Ketika kita berakting dengan jalan mengekspansi self-love, kita mulai menerima kekurangan dan kelebihan kita, tidak perlu drama atas kejadian yang menimpa kita, tidak perlu haus akan perhatian orang, kita lebih sabar pada diri kita yang berjuang mencari makna diri, dan lebih berpusat pada tujuan hidup plus value, dan berharap pemenuhan kebahagian melalui usaha kita sendiri.

Sumber Gambar

 

Di bawah ini adalah resep untuk self-love:

  1. Membiasakan diri lebih mindful. Orang yang mempunyai self-love lebih bertendensi tahu apa yang mereka pikirkan, mereka rasakan, dan apa yang mereka inginkan. Mereka lebih sadar dengan tindakan mereka berdasarkan pengetahuan. Mereka bersandar pada diri sendiri, dan tidak melandaskan segala sesuatu pada orang lain inginkan dari mereka.
  2. Bertindak berdasarkan apa yang kamu butuhkan dibandingkan apa yang kamu inginkan. Kamu lebih mencintai dirimu sendiri pada saat kamu berpaling dari sesuatu yang menurutmu terasa menyenangkan dan asyik, lantas dialihkan pada apa yang kamu butuhkan agar tetap kuat, centered, dan berani mengambil keputusan untuk melangkah maju menjadi lebih baik. Dengan fokus pada apa yang kamu butuhkan, kamu akan beralih dari kebiasaan yang dahulu membentuk pola buruk seperti mengundangmu pada masalah, membiarkan dirimu terjebak masa lalu, dan mengurangi self-love.
  3. Praktikkan good self-care. Kamu akan lebih mencintai dirimu, ketika kamu take care pada kebutuhan dasarmu.
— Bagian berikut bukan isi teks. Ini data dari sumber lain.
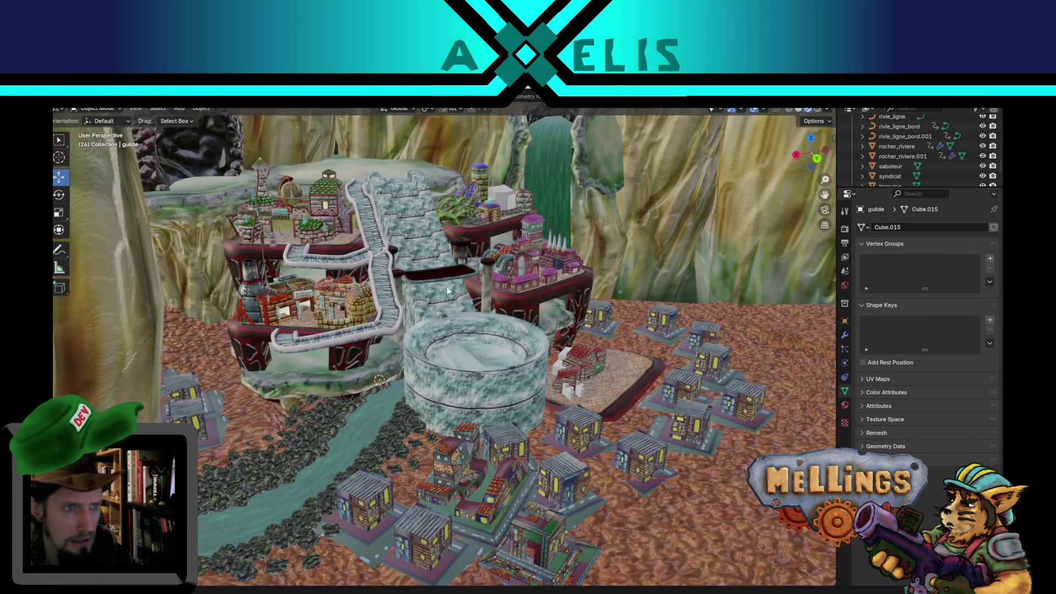
Select grotte_central.003, view the cave from the side, and bring up the FBX export settings.
scroll(424, 278, down, 10)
Orang-orang yang mempunyai self-love akan menutrisi diri mereka dengan kegiatan yang sehat, seperti makan makanan bergizi, olah raga, tidur cukup, intimasi, dan interaksi sosial yang sehat.
  4. Menetapkan batasan yang solid. Dengan lebih mencintai dirimu kamu akan membentuk limit atau mengatakan tidak pada pekerjaan, cinta, dan aktivitas yang akan merusak atau menyakiti secara fisik, emosional dan spiritual atau mengekspresikan sesuatu yang buruk tentangmu.
  5. Lindungi dirimu sendiri. Memilih orang yang tepat yang boleh memasuki hidupmu. Ini yang saya pelajari dari klien saya yang lebih muda. Dia mendeskripsikan jenis-jenis teman yang bahagia jika kamu susah dan sedih saat kamu bahagia dan sukses. Saran saya: singkirkan mereka. Kamu tidak punya banyak waktu untuk dibuang-buang. Kamu tidak usah menanggapi orang yang menghilangkan kilau di wajahmu dan katakanlah kalimat, “Suwer deh, gue beneran sangat sayang pada diri sendiri dan hidup ini.” Dengan hal itu, kamu akan mencintai dan respek pada dirimu sendiri.
  6. Maafkan diri sendiri. Kita seringkali terlalu keras pada diri sendiri. Kelemahan kita adalah saat kita melakukan kesalahan kita menghukum diri sendiri karena telah salah langkah, padahal tergelincir adalah untuk belajar dan bertumbuh. Kamu harus menerima kenyataaan bahwa kamu hanya manusia dan mempunyai sifat mnusia (fakta bahwa kamu tidak sempurna), sebelum kamu benar-benar mencintai diri sendiri. Berlatih untuk lebih lembut pada saat kamu melakukan kesalahan. Ingat, sebenarnya kegagalan itu tidak ada, jika kamu belajar dan bertumbuh dari kekeliruan di masa lalu, kamu akan belajar dari sana.
  7. Hiduplah dengan tujuan. Kamu akan menerima dan dan lebih mencintai diri sendiri, apapun yang terjadi, ketika kamu hidup dengan tujuan dan mempunyai desain.Tujuan hidupmu tidak harus sebening kristal. Jika tujuan hidupmu adalah untuk mempunyai arti bagi orang lain dan lebih sehat, kamu akan memutuskan dan melakukan berbagai cara untuk mendukung niat ini, dan merasa lebih baik dengan dirimu sendiri ketika kamu sukses dengan tujuan ini. Kamu akan lebih mencintai diri jika kamu bisa mencapai apa yang targetkan. Kamu perlu menetapkan apa tujuan hidupmu, lantas kerjakan itu. Jika kamu memilih mengerjakan satu atau dua self-love yang cocok denganmu, kamu akan mulai menerima dan mencintai dirimu lebih dari pada sekarang.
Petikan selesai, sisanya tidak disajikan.